EXERCISE AIM:
Return every line from the one containing "persoonlijk: persoonlijk -> onderlinge" through the end of the rows, copied verbatim, and omit the pictures from your answer.

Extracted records
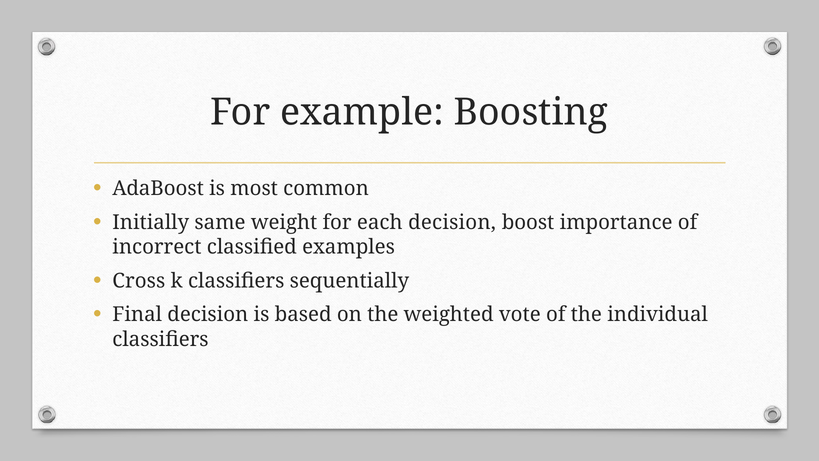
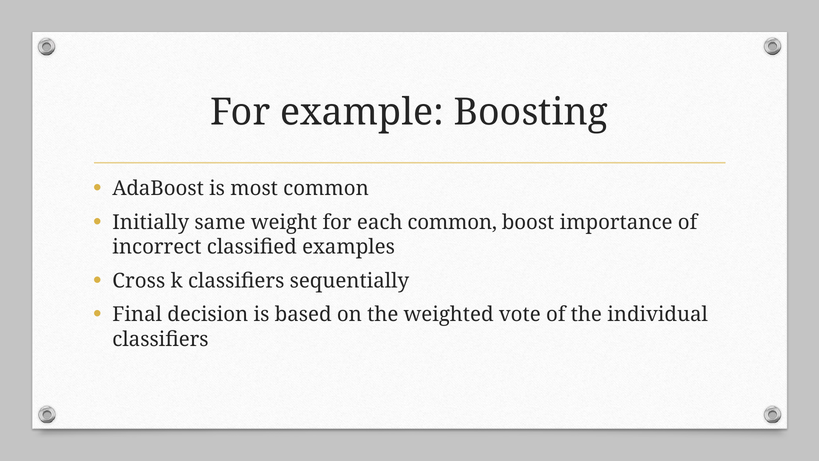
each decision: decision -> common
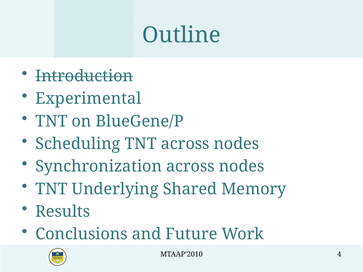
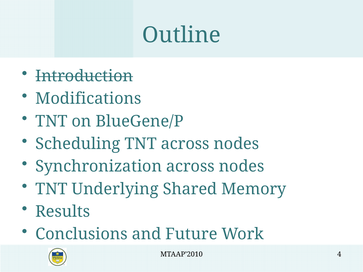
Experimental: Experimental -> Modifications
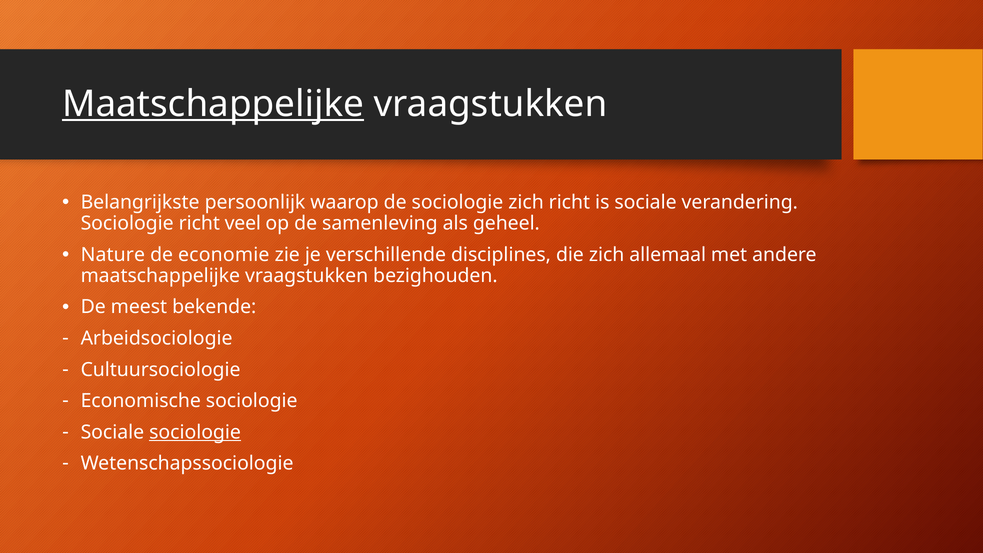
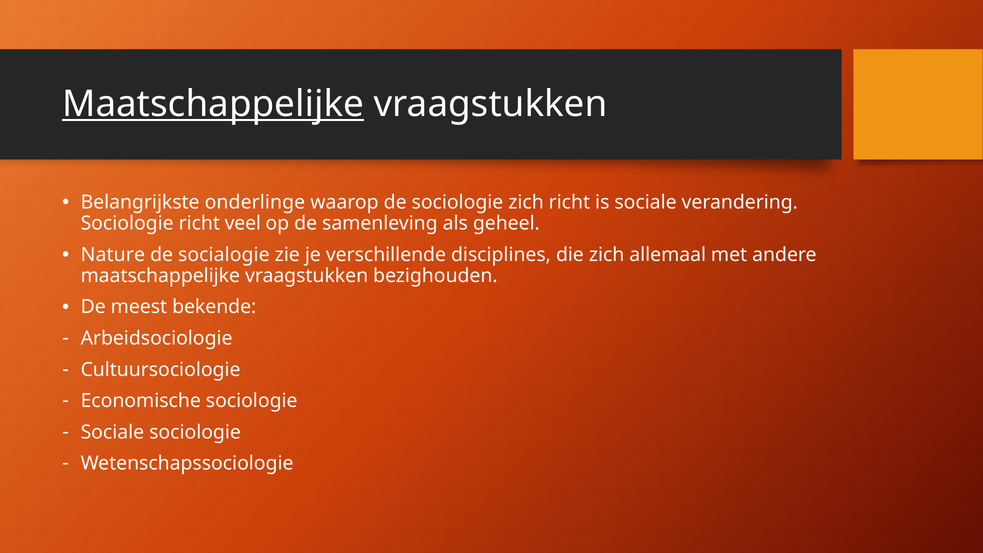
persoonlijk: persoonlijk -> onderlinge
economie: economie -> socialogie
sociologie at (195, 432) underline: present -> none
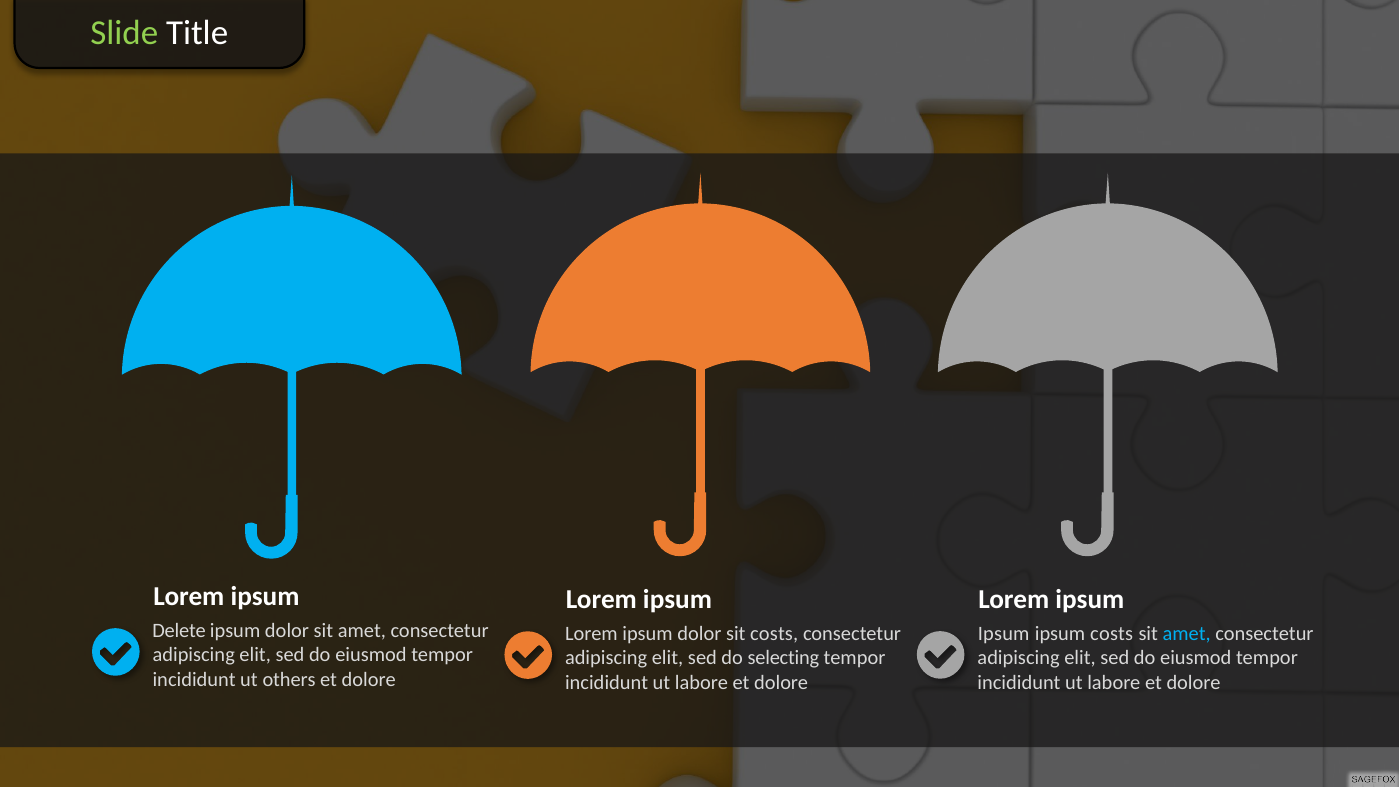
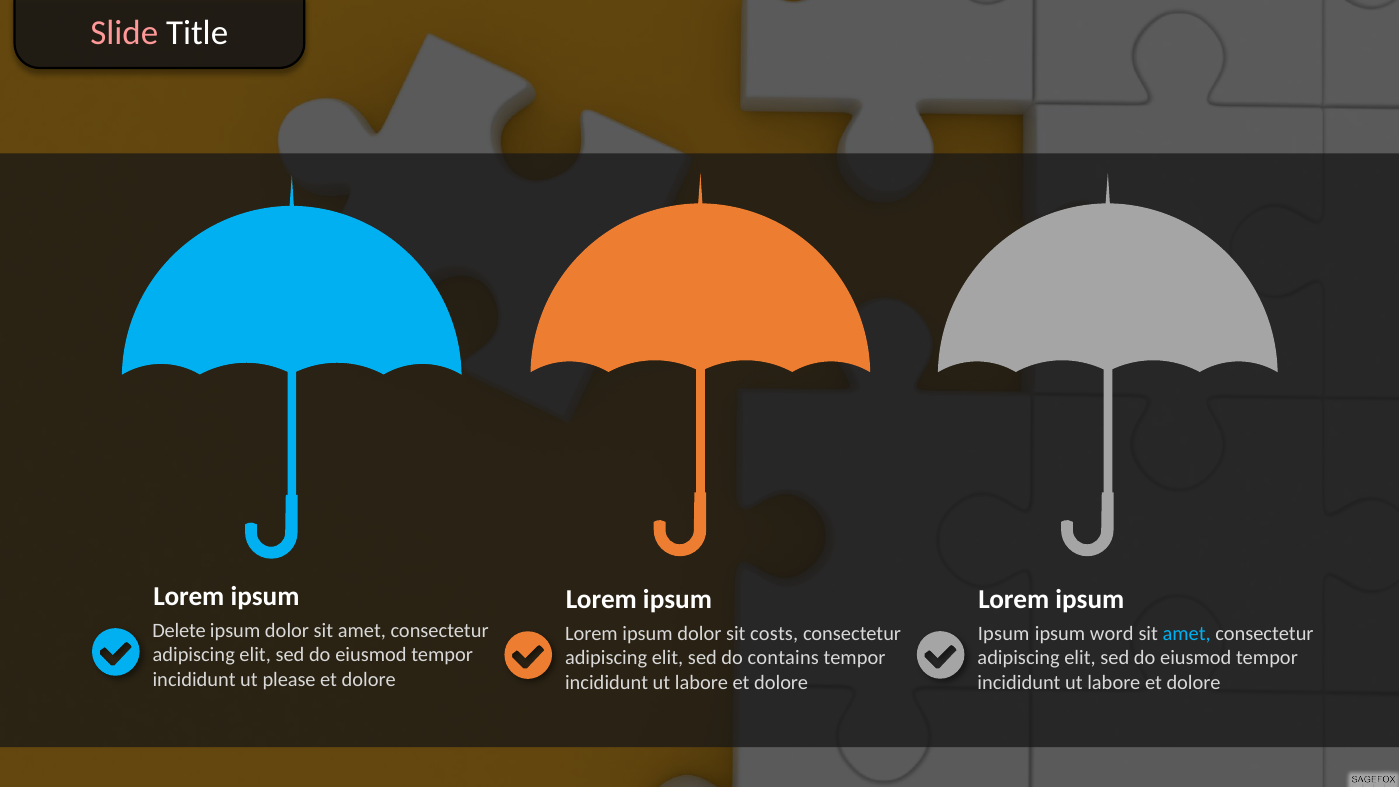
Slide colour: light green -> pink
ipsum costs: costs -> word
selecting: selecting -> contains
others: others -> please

EXERCISE SOLUTION:
persoonlijk: persoonlijk -> onderlinge
economie: economie -> socialogie
sociologie at (195, 432) underline: present -> none
Slide colour: light green -> pink
ipsum costs: costs -> word
selecting: selecting -> contains
others: others -> please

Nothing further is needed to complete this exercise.